The risks associated with hallucinations are significant. But it's worth noting researchers and developers are currently working on reducing the likelihood of hallucinations .
Patient safety
Another reason it's too soon to use GenAI in healthcare is because patient safety depends on interactions with the AI to determine how well it works in a certain context and setting - looking at how the technology works with people, how it fits with rules and pressures and the culture and priorities within a larger health system. Such a systems perspective would determine if the use of GenAI is safe.
But because GenAI isn't designed for a specific use, this means it's adaptable and can be used in ways we can't fully predict. On top of this, developers are regularly updating their technology, adding new generic capabilities that alter the behaviour of the GenAI application.

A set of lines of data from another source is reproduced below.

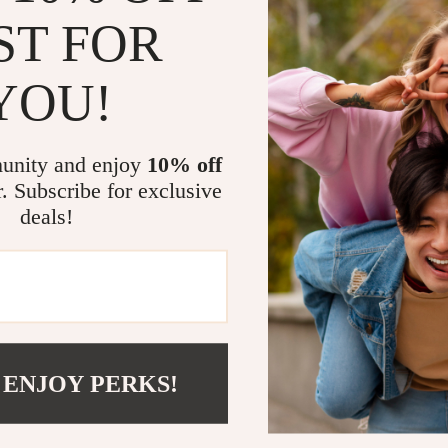
ST FOR
YOU!
unity and enjoy
10% off
r. Subscribe for exclusive
en’s Black Cotton Shorts
deals!
91
-52%
93
 ENJOY PERKS!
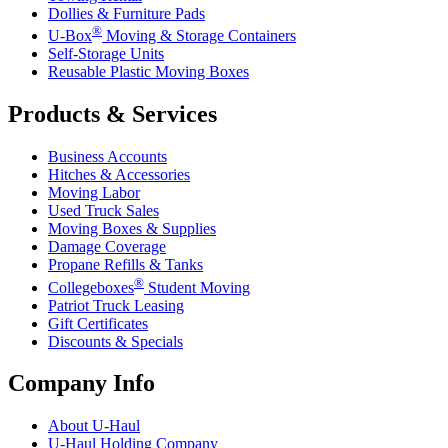
Dollies & Furniture Pads
®
U-Box
Moving & Storage Containers
Self-Storage Units
Reusable Plastic Moving Boxes
Products & Services
Business Accounts
Hitches & Accessories
Moving Labor
Used Truck Sales
Moving Boxes & Supplies
Damage Coverage
Propane Refills & Tanks
®
Collegeboxes
Student Moving
Patriot Truck Leasing
Gift Certificates
Discounts & Specials
Company Info
About
U-Haul
U-Haul
Holding Company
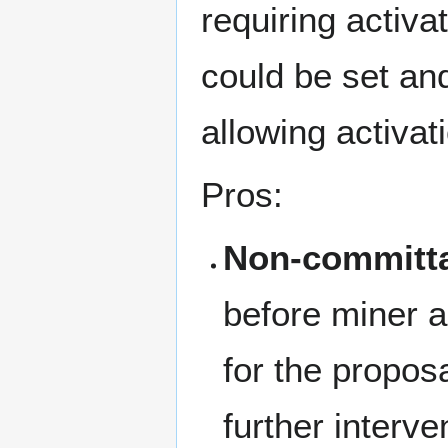
requiring activa
could be set an
allowing activat
Pros:
Non-committa
before miner ac
for the proposa
further interve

Furthermore, harm could occur even if the technology appears to work safely and as intended - again, depending on context of use.

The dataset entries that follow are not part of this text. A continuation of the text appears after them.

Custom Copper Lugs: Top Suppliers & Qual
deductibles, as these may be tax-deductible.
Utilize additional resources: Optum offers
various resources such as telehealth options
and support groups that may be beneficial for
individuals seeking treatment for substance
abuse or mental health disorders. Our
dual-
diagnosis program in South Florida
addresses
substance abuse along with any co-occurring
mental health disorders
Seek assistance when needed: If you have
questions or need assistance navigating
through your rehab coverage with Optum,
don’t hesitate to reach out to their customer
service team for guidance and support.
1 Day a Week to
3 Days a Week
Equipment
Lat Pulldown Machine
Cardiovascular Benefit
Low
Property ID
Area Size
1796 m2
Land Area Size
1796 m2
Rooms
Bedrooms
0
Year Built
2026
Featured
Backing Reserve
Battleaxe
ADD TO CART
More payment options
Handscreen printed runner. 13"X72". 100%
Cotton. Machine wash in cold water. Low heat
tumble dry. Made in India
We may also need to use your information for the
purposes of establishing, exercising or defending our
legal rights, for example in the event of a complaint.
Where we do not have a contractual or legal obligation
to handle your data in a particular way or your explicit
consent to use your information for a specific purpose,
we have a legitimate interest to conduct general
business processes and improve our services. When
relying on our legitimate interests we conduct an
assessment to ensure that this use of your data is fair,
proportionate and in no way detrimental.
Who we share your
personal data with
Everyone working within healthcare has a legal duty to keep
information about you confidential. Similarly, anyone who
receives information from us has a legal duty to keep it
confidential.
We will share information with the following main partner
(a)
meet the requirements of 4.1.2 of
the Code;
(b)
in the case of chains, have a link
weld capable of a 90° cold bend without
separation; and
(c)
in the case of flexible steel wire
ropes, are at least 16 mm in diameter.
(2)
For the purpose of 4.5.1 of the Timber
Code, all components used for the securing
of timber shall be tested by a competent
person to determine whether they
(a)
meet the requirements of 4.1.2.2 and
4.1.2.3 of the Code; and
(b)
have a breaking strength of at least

For example, introducing GenAI conversational agents for triaging could affect different patients' willingness to engage with the healthcare system. Patients with lower digital literacy, people whose first language isn't English and non-verbal patients may find GenAI difficult to use. So while the technology may "work" in principle, this could still contribute to harm if the technology wasn't working equally for all users.
The point here is that such risks with GenAI are much harder to anticipate upfront through traditional safety analysis approaches. These are concerned with understanding how a failure in the technology might cause harm in specific contexts. Healthcare could benefit tremendously from the adoption of GenAI and other AI tools.
But before these technologies can be used in healthcare more broadly, safety assurance and regulation will need to become more responsive to developments in where and how these technologies are used.
It's also necessary for developers of GenAI tools and regulators to work with the communities using these technologies to develop tools that can be used regularly and safely in clinical practice.